When the line with "Table 6: Average" turns up below, begin repeating exactly, and carry on through the line with "TABLE 4 Results"; no pictures go into the copy.

### DATA SHOWN
☆ ☆ ☆ ☆ ☆

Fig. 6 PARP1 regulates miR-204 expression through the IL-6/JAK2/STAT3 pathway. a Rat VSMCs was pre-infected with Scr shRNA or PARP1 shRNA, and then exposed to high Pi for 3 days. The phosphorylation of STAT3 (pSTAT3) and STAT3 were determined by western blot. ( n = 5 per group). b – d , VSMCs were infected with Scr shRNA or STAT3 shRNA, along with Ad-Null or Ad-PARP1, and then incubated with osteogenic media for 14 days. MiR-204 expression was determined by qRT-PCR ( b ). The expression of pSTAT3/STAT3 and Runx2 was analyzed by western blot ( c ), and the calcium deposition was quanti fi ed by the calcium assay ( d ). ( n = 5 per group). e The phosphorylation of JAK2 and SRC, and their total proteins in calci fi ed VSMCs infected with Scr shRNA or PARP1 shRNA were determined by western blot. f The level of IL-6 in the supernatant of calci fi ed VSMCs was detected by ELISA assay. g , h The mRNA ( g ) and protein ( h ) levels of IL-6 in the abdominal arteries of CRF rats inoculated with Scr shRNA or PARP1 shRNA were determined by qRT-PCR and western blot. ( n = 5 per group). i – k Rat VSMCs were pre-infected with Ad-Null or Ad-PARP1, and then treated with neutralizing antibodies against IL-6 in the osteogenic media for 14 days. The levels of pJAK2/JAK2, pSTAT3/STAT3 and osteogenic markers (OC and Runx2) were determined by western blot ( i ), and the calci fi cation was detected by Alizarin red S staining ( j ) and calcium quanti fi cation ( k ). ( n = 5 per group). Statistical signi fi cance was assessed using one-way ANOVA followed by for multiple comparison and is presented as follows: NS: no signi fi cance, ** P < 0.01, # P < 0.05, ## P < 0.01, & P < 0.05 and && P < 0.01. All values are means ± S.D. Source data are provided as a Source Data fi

☆ ☆ ☆ ☆ ☆

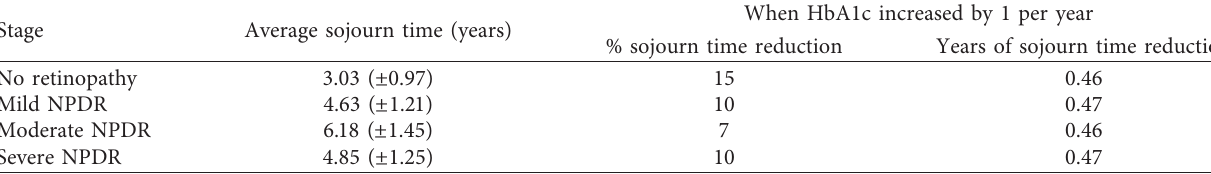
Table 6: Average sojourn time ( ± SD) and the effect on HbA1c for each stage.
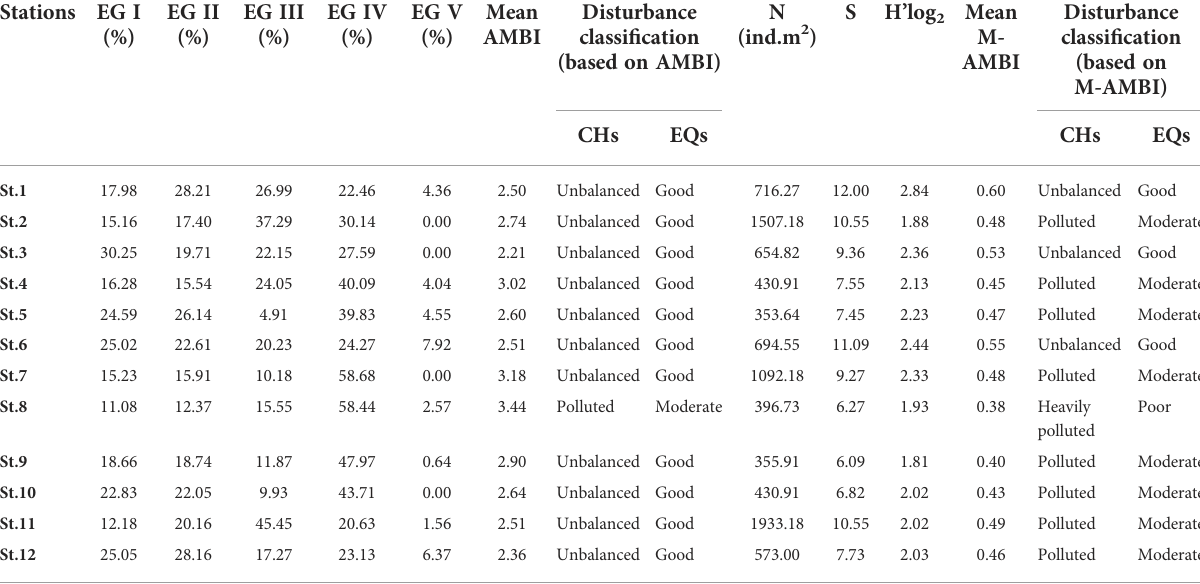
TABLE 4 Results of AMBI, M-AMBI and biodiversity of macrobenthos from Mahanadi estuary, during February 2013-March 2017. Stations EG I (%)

☆ ☆ ☆ ☆ ☆

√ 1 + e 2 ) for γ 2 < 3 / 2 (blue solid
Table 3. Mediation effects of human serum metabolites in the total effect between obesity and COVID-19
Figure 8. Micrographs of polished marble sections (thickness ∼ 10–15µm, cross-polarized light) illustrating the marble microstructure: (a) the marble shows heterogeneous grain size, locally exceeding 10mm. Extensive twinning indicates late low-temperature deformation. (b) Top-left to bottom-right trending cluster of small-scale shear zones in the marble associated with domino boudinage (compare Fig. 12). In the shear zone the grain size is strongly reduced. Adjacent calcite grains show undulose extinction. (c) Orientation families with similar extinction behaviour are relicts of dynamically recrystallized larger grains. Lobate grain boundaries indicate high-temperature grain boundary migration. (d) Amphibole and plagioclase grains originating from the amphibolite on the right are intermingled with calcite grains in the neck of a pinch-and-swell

☆ ☆ ☆ ☆ ☆

### ANSWER SECTION
Table 6: Average sojourn time ( ± SD) and the effect on HbA1c for each stage.
TABLE 4 Results of AMBI, M-AMBI and biodiversity of macrobenthos from Mahanadi estuary, during February 2013-March 2017. Stations EG I (%)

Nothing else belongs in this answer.